Катерина чистила картошку. Кастрюля с водой стояла на плите. Под ней отгорало пламя. Катерина открыла дверцу в печи и подбросила расщепленное полено. Пламя вспыхнуло. Лицо Катерины зарумянилось от жара.

– Похорошели

вы удивительно, – заметил Василий Иванович.

Катерина опустила глаза. Из-под острого лезвия вилась тонкая стружка.

– Я, кажется, знаю, в чем тут дело.

Быстрый, всполохом, взгляд из-под ресниц.

– У меня супруга, когда понесла, точно, как вы, осветилась.

Катерина ниже опустила лицо.

– Когда ожидаете прибавление?

– В мае.

– Это хорошо. Это просто замечательно. Теперь ваша жизнь будет не пуста и осмысленна.

– Она и была не пуста, – возразила Катерина.

– Вы Павла имеете в виду? Давно вы женаты?

– Почти три года.

– А как познакомились?

– Да никак. Мы в одном классе учились. Он заболел в конце восьмого.

Я к нему пришла навестить.

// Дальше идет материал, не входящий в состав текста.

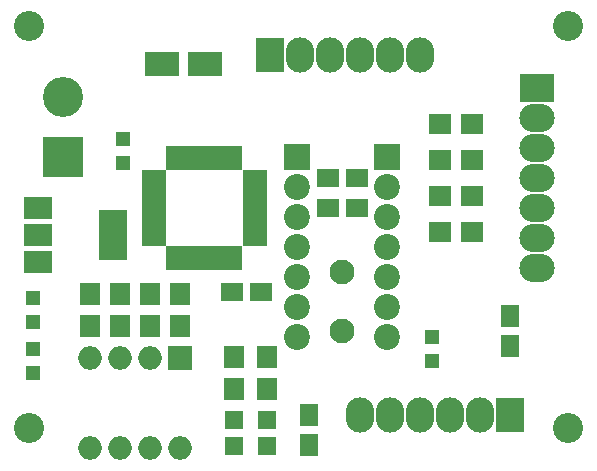
<source format=gts>
G04 #@! TF.FileFunction,Soldermask,Top*
%FSLAX46Y46*%
G04 Gerber Fmt 4.6, Leading zero omitted, Abs format (unit mm)*
G04 Created by KiCad (PCBNEW 4.0.6) date Tuesday, 11 '11e' April '11e' 2017, 13:18:08*
%MOMM*%
%LPD*%
G01*
G04 APERTURE LIST*
%ADD10C,0.100000*%
%ADD11R,1.900000X1.650000*%
%ADD12R,1.650000X1.900000*%
%ADD13R,2.400000X3.000000*%
%ADD14O,2.400000X3.000000*%
%ADD15R,3.000000X2.400000*%
%ADD16O,3.000000X2.400000*%
%ADD17R,1.900000X1.700000*%
%ADD18R,2.200000X2.200000*%
%ADD19C,2.200000*%
%ADD20R,2.000000X0.950000*%
%ADD21R,0.950000X2.000000*%
%ADD22R,1.300000X1.200000*%
%ADD23R,3.000000X2.000000*%
%ADD24R,1.600000X1.600000*%
%ADD25R,3.400000X3.400000*%
%ADD26C,3.400000*%
%ADD27R,1.700000X1.900000*%
%ADD28R,2.000000X2.000000*%
%ADD29O,2.000000X2.000000*%
%ADD30R,2.400000X4.200000*%
%ADD31R,2.400000X1.900000*%
%ADD32C,2.100000*%
%ADD33C,2.550000*%
G04 APERTURE END LIST*
D10*
D11*
X137688000Y-70866000D03*
X140188000Y-70866000D03*
X137688000Y-73406000D03*
X140188000Y-73406000D03*
D12*
X153162000Y-85070000D03*
X153162000Y-82570000D03*
D13*
X132842000Y-60452000D03*
D14*
X135382000Y-60452000D03*
X137922000Y-60452000D03*
X140462000Y-60452000D03*
X143002000Y-60452000D03*
X145542000Y-60452000D03*
D13*
X153162000Y-90932000D03*
D14*
X150622000Y-90932000D03*
X148082000Y-90932000D03*
X145542000Y-90932000D03*
X143002000Y-90932000D03*
X140462000Y-90932000D03*
D15*
X155448000Y-63246000D03*
D16*
X155448000Y-65786000D03*
X155448000Y-68326000D03*
X155448000Y-70866000D03*
X155448000Y-73406000D03*
X155448000Y-75946000D03*
X155448000Y-78486000D03*
D17*
X147240000Y-72390000D03*
X149940000Y-72390000D03*
X147240000Y-75438000D03*
X149940000Y-75438000D03*
D18*
X135128000Y-69088000D03*
D19*
X135128000Y-71628000D03*
X135128000Y-74168000D03*
X135128000Y-76708000D03*
X135128000Y-79248000D03*
X135128000Y-81788000D03*
X135128000Y-84328000D03*
X142748000Y-84328000D03*
X142748000Y-81788000D03*
X142748000Y-79248000D03*
X142748000Y-76708000D03*
X142748000Y-74168000D03*
X142748000Y-71628000D03*
D18*
X142748000Y-69088000D03*
D20*
X123004000Y-70606000D03*
X123004000Y-71406000D03*
X123004000Y-72206000D03*
X123004000Y-73006000D03*
X123004000Y-73806000D03*
X123004000Y-74606000D03*
X123004000Y-75406000D03*
X123004000Y-76206000D03*
D21*
X124454000Y-77656000D03*
X125254000Y-77656000D03*
X126054000Y-77656000D03*
X126854000Y-77656000D03*
X127654000Y-77656000D03*
X128454000Y-77656000D03*
X129254000Y-77656000D03*
X130054000Y-77656000D03*
D20*
X131504000Y-76206000D03*
X131504000Y-75406000D03*
X131504000Y-74606000D03*
X131504000Y-73806000D03*
X131504000Y-73006000D03*
X131504000Y-72206000D03*
X131504000Y-71406000D03*
X131504000Y-70606000D03*
D21*
X130054000Y-69156000D03*
X129254000Y-69156000D03*
X128454000Y-69156000D03*
X127654000Y-69156000D03*
X126854000Y-69156000D03*
X126054000Y-69156000D03*
X125254000Y-69156000D03*
X124454000Y-69156000D03*
D17*
X147240000Y-66294000D03*
X149940000Y-66294000D03*
X147240000Y-69342000D03*
X149940000Y-69342000D03*
D22*
X146558000Y-84294000D03*
X146558000Y-86394000D03*
D23*
X127276000Y-61214000D03*
X123676000Y-61214000D03*
D12*
X136144000Y-93452000D03*
X136144000Y-90952000D03*
D22*
X120396000Y-69630000D03*
X120396000Y-67530000D03*
D24*
X129794000Y-93556000D03*
X129794000Y-91356000D03*
X132588000Y-93556000D03*
X132588000Y-91356000D03*
D22*
X112776000Y-83092000D03*
X112776000Y-80992000D03*
X112776000Y-87410000D03*
X112776000Y-85310000D03*
D25*
X115316000Y-69088000D03*
D26*
X115316000Y-64008000D03*
D27*
X117602000Y-80692000D03*
X117602000Y-83392000D03*
X120142000Y-80692000D03*
X120142000Y-83392000D03*
X122682000Y-80692000D03*
X122682000Y-83392000D03*
X125222000Y-80692000D03*
X125222000Y-83392000D03*
X129794000Y-86026000D03*
X129794000Y-88726000D03*
X132588000Y-86026000D03*
X132588000Y-88726000D03*
D28*
X125222000Y-86106000D03*
D29*
X117602000Y-93726000D03*
X122682000Y-86106000D03*
X120142000Y-93726000D03*
X120142000Y-86106000D03*
X122682000Y-93726000D03*
X117602000Y-86106000D03*
X125222000Y-93726000D03*
D30*
X119482000Y-75692000D03*
D31*
X113182000Y-75692000D03*
X113182000Y-77992000D03*
X113182000Y-73392000D03*
D32*
X138938000Y-83820000D03*
X138938000Y-78820000D03*
D33*
X112431100Y-92018600D03*
X158031100Y-92018600D03*
X112431100Y-58018600D03*
X158031100Y-58018600D03*
D11*
X129560000Y-80518000D03*
X132060000Y-80518000D03*
M02*

</source>
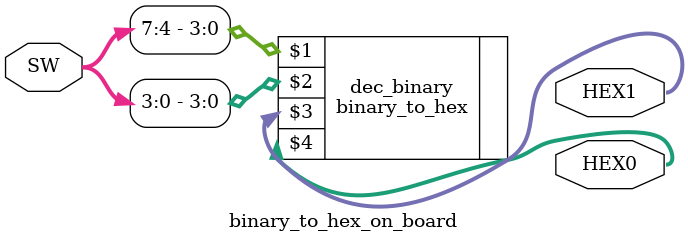
<source format=v>
module binary_to_hex_on_board (input [7:0] SW,
											output [0:6] HEX1, HEX0);
										
	binary_to_hex dec_binary(SW[7:4], SW[3:0], HEX1[0:6], HEX0[0:6]);
	
endmodule

</source>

Он с бабушкой престарелой жил. У матери другая семья, отец вообще неизвестно где. Я стала им помогать. Ума или красоты во мне нет, а работать я умею и люблю. Чтобы чисто было, сытно, тепло… Паша мне всегда нравился, только я его боялась, даже взглянуть мне на него было страшно. Он на меня и внимания не обращал. Не гнал, и то хорошо. Потихоньку привык. Я и рада. Угождаю, не мешаю, тем и живу.

– Я, когда вас первый раз увидел, подумал, что монашка. Из-за платка, наверно.

– Я без платка стесняюсь чего-то.

– Но почему черный?

Катерина пожала плечами.

– Черный цвет – скрытный цвет, ночной, – задумчиво сказал Василий

Иванович.

Вода на плите закипела, и Катерина бросила в нее очищенный картофель. И вдруг замерла, прислушиваясь.

– Что? – спросил Василий Иванович.

– Не слышите? Идет. А у меня не готово еще!

Павел Егоров раскрыл дверь и с порога внимательно посмотрел на гостя. Василий Иванович уже встал.

– Вижу, вы устали после трудов, отдыхайте, я уже пойду.

– Ужинать с нами садитесь. Чего там у нас на ужин, Катерина?

– Нет-нет, меня внук заждался, я его у соседей оставил, бедолагу, он там с кошкой играет, мешает добрым людям. Я ведь чего заходил, утюг вам принес мертвый, может, оживите?

– Попробуем.

– На супругу вашу загляделся да засиделся, простите. И еще спросить хотел. Магнитофон вы мне давали послушать, помните? Нельзя ли еще раз, ту же запись?

– Никак нельзя, потому как нет ее. Стер.

– Жаль.

– Да зачем вам?

– Происшествие случилось на рынке в тот день, кража. Я думал, вдруг звук какой поможет.

– Тогда действительно жаль.

На этом они и распрощались.

По воскресному дню народу в электричке было мало. Василий Иванович читал, широко развернув газету. Колюня пристроился у окна. Уходили назад мокрые платформы с налипшими желтыми листьями. Под темным небом листья светились отгорающим светом, отблеском ушедшего лета.

Мальчик был одет во все чистое, даже курточку дед вычистил накануне щеткой, надев на нос очки, а ботинки намазал черным гуталином и надраил так, что в них отразился слабый осенний свет, и мальчик время от времени любовался на свои сияющие ботинки, а когда шел с дедом к платформе по грязной дороге, старался ступать осторожно.